NEW YORK — The staggering success of Calvin Klein’s CK One in America has cast unisex fragrances in a new light: what was once considered niche is now viewed as a market all in itself, particularly by mass market knockoff artists.
To date, nearly eight CK One clones have been cited. The mimics include U From Parfums de Coeur Ltd., of Darien, Conn.; DQI One from Designer Quality Impressionists, New York; QK Too, from Deborah International of Ronkonkoma, New York; A Man & A Woman by Jean Philippe Fragrances, New York, and Chromosome XX XY from Parfums Vision International of Edgewood, N.Y.
And many other American companies with broad distribution are also jumping on the gender-bending wagon.
The Gap’s new collection of bath and body products, called Gap Scents, was created for both masculine and feminine consumption, including its four spray colognes.
Richard Barrie Fragrances will capitalize on the trend while cashing in on the popularity of Aaron Spelling’s nighttime soap opera — Melrose Place.
The new scent, which will bow later this year, will target young viewers of both sexes.
While CK One has brought the trend to the fore, the concept of shared fragrances quite probably has its roots in the European mass market.
After all, citrusy eaux fraiches and eaux de colognes purchased at the local pharmacy have been splashed on by both men and women in Europe for generations, particularly in warm Mediterranean countries. One of the most well known is the German brand 4711, which was acquired by Richard Barrie last year.
The fragrance, which has always been broadly distributed, is classified as an eau de cologne refresher. It consists of sandalwood oil, attar of roses, vetiver oil, bergamot, lemon and orange oils.
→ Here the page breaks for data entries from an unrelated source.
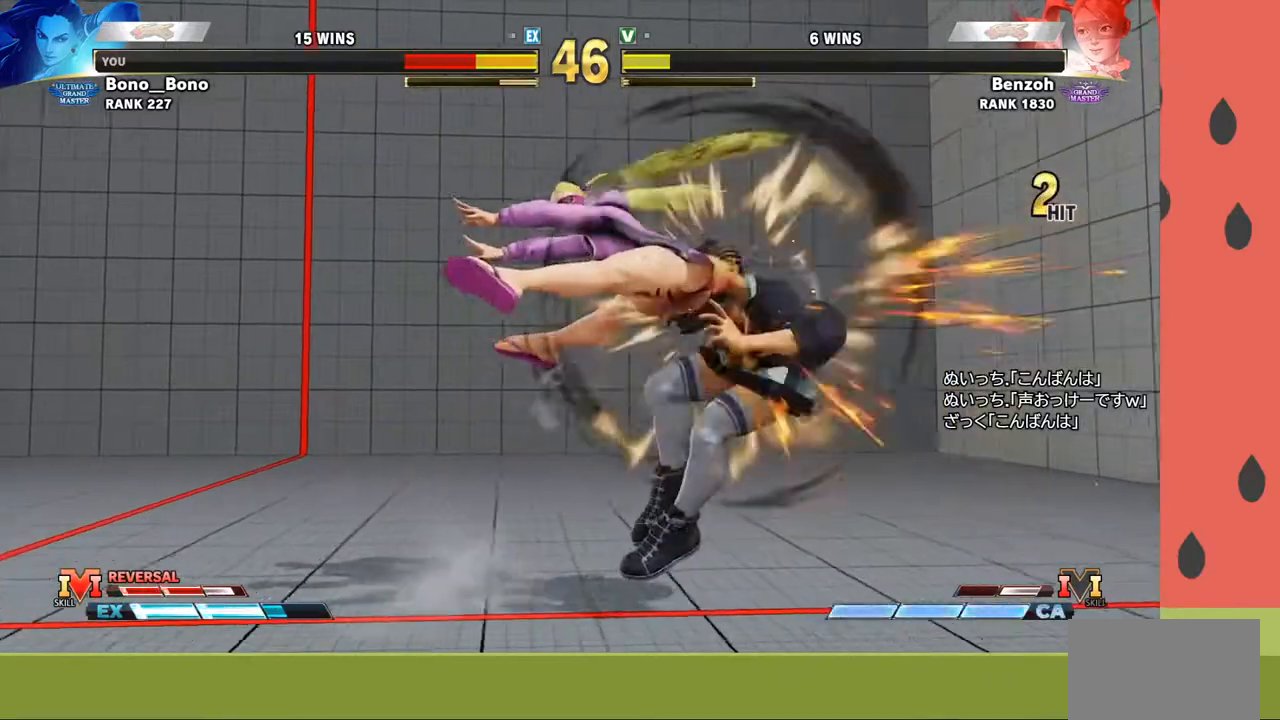
{"buttons": [], "left_stick": "down", "events": [[233, "left_stick", "down"], [317, "left_stick", "center"], [400, "left_stick", "down"]]}
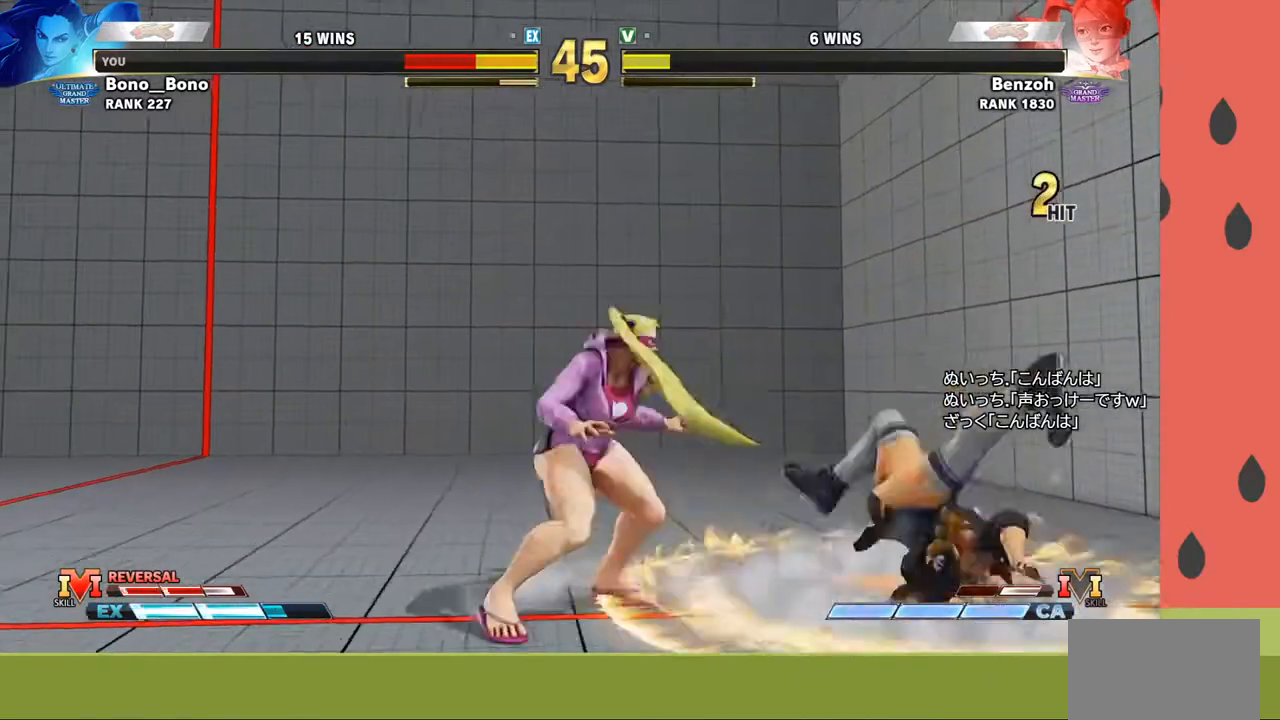
{"buttons": [], "left_stick": "left", "events": [[17, "left_stick", "center"], [117, "left_stick", "right"], [400, "left_stick", "left"]]}
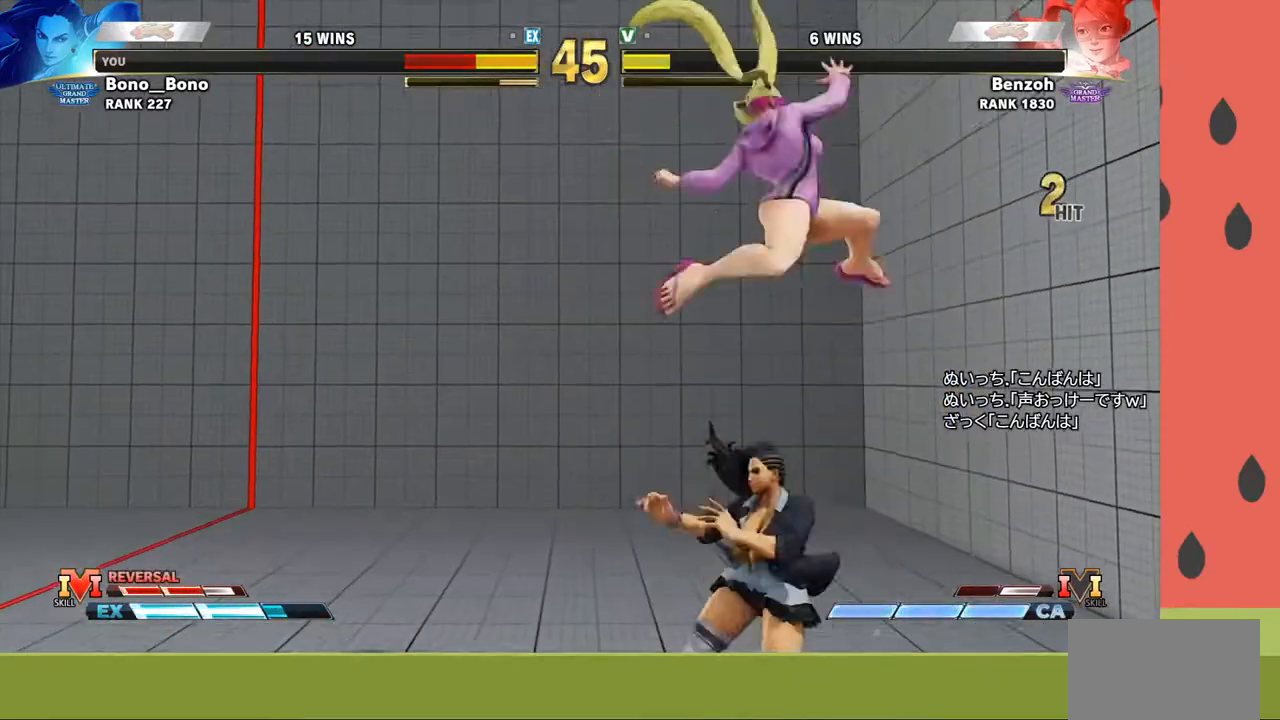
{"buttons": [], "left_stick": "down", "events": [[217, "SQUARE", "down"], [283, "SQUARE", "up"], [483, "left_stick", "down"]]}
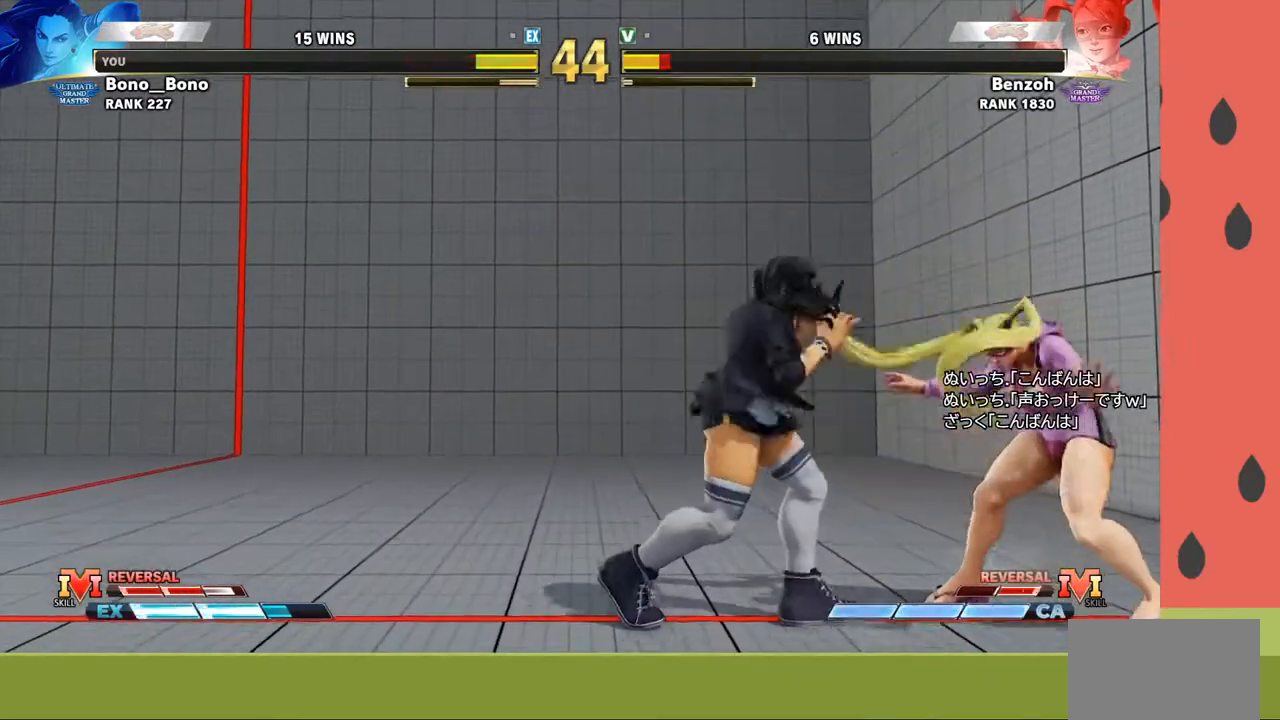
{"buttons": [], "left_stick": "left", "events": [[83, "CIRCLE", "down"], [133, "left_stick", "left"], [167, "CIRCLE", "up"], [200, "R1", "down"], [217, "R1", "up"], [267, "R1", "down"], [283, "left_stick", "down"], [317, "R1", "up"], [367, "left_stick", "left"]]}
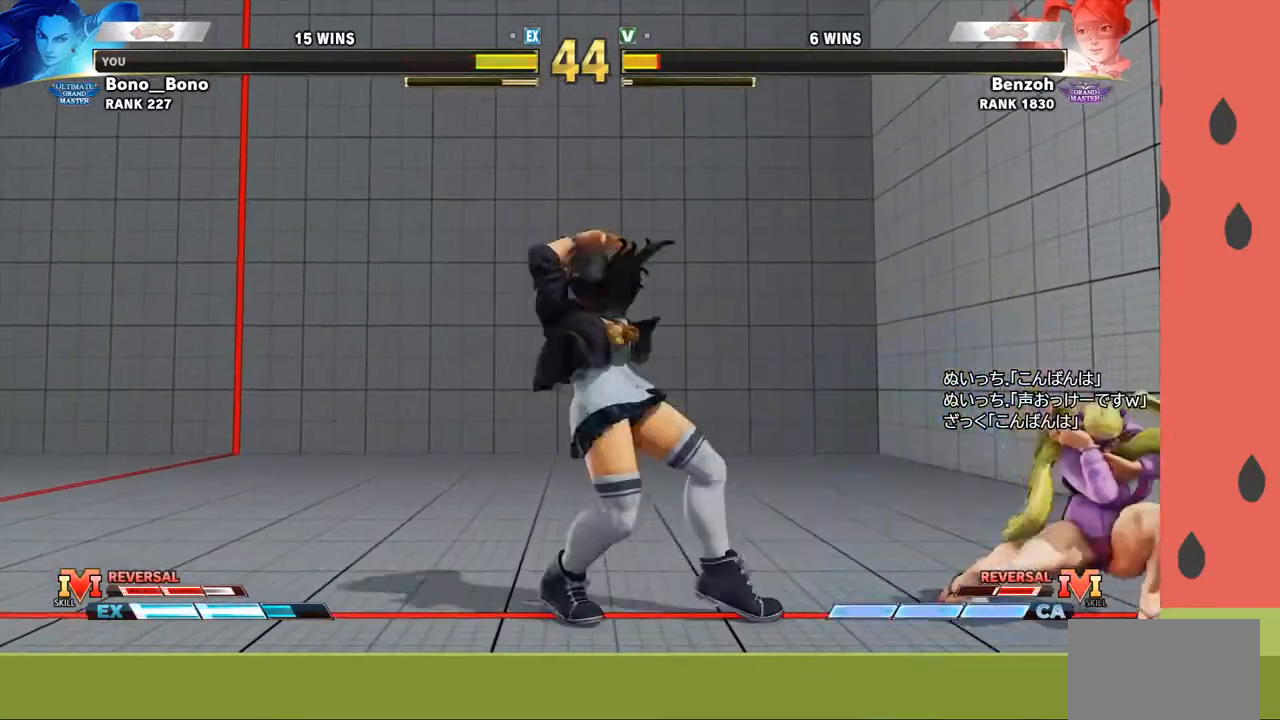
{"buttons": [], "left_stick": "center", "events": [[367, "left_stick", "center"]]}
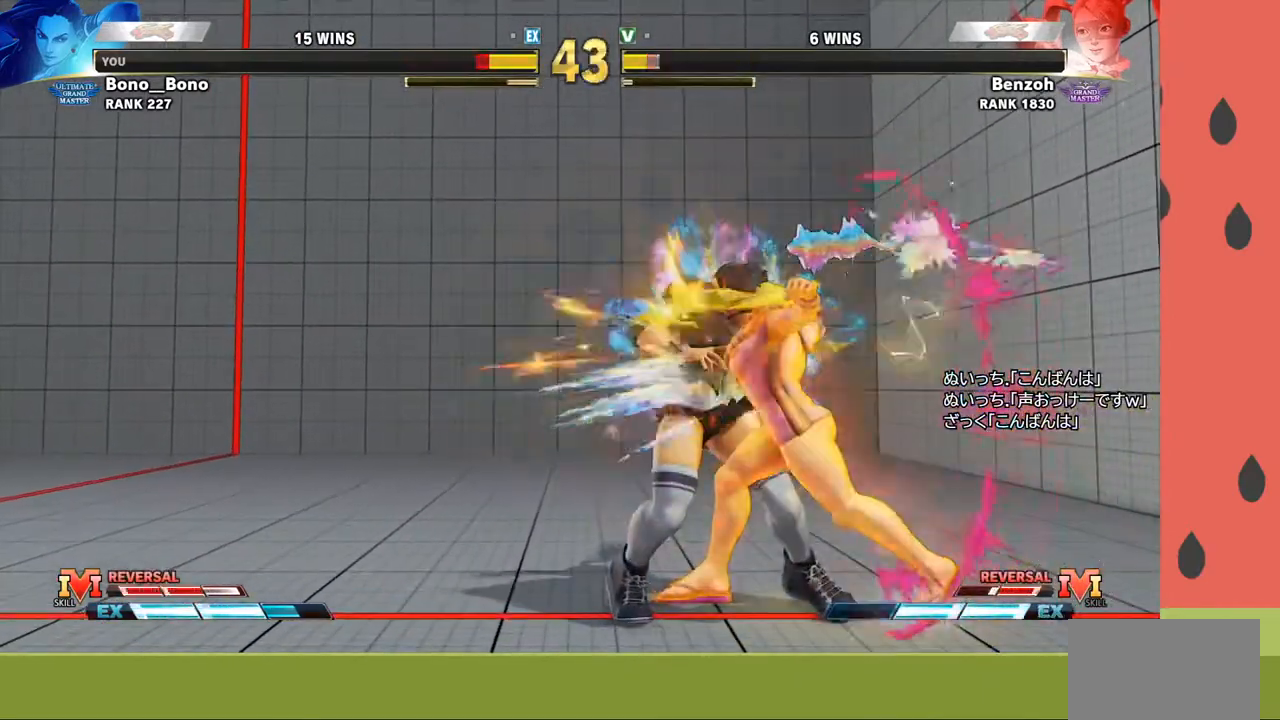
{"buttons": [], "left_stick": "left", "events": [[133, "left_stick", "left"]]}
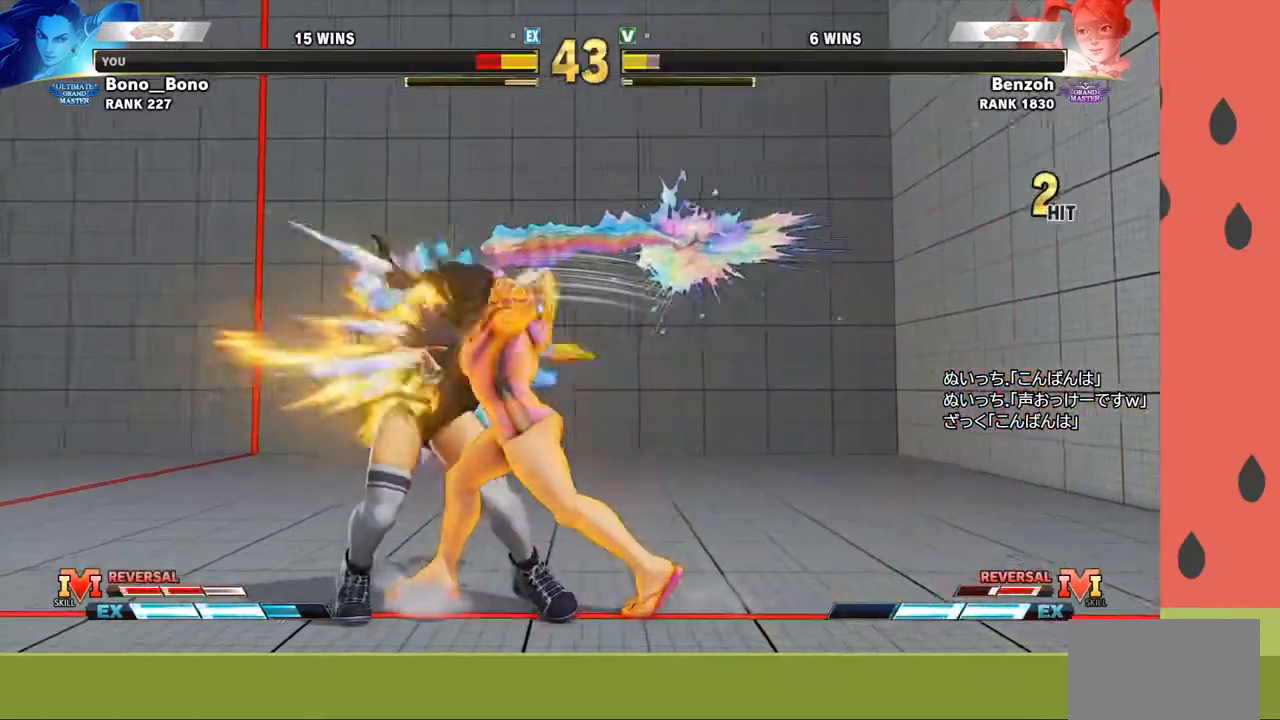
{"buttons": [], "left_stick": "left", "events": []}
Many experts feel that the broad acceptance of shared fragrances has spurred on the prestige market to launch tonier versions, including Annick Goutal’s Eau d’Hadrien and Eau Parfumee from Bulgari.
The difference between European eaux de cologne and the recent additions is that traditional eaux de cologne aren’t marketed deliberately as being unisex.
CK One, on the other hand, plays up this image with co-ed “lifestyle” advertising and modern streamlined packaging. Another difference is that the original formulas, which were designed mostly to refresh, weren’t created to be as long-lasting as CK One.
CK One, which is classified as a light and transparent scent, has somewhat of a more complex structure than an eau fraiche.
Its top notes include bergamot, cardamon, fresh pineapple and papaya. The middle notes are hedione high cis, a highly refined aromatic material that approximates a key element in jasmine. The dry down finishes with two musks, amber and a green tea accord, which helps to create a lingering impression.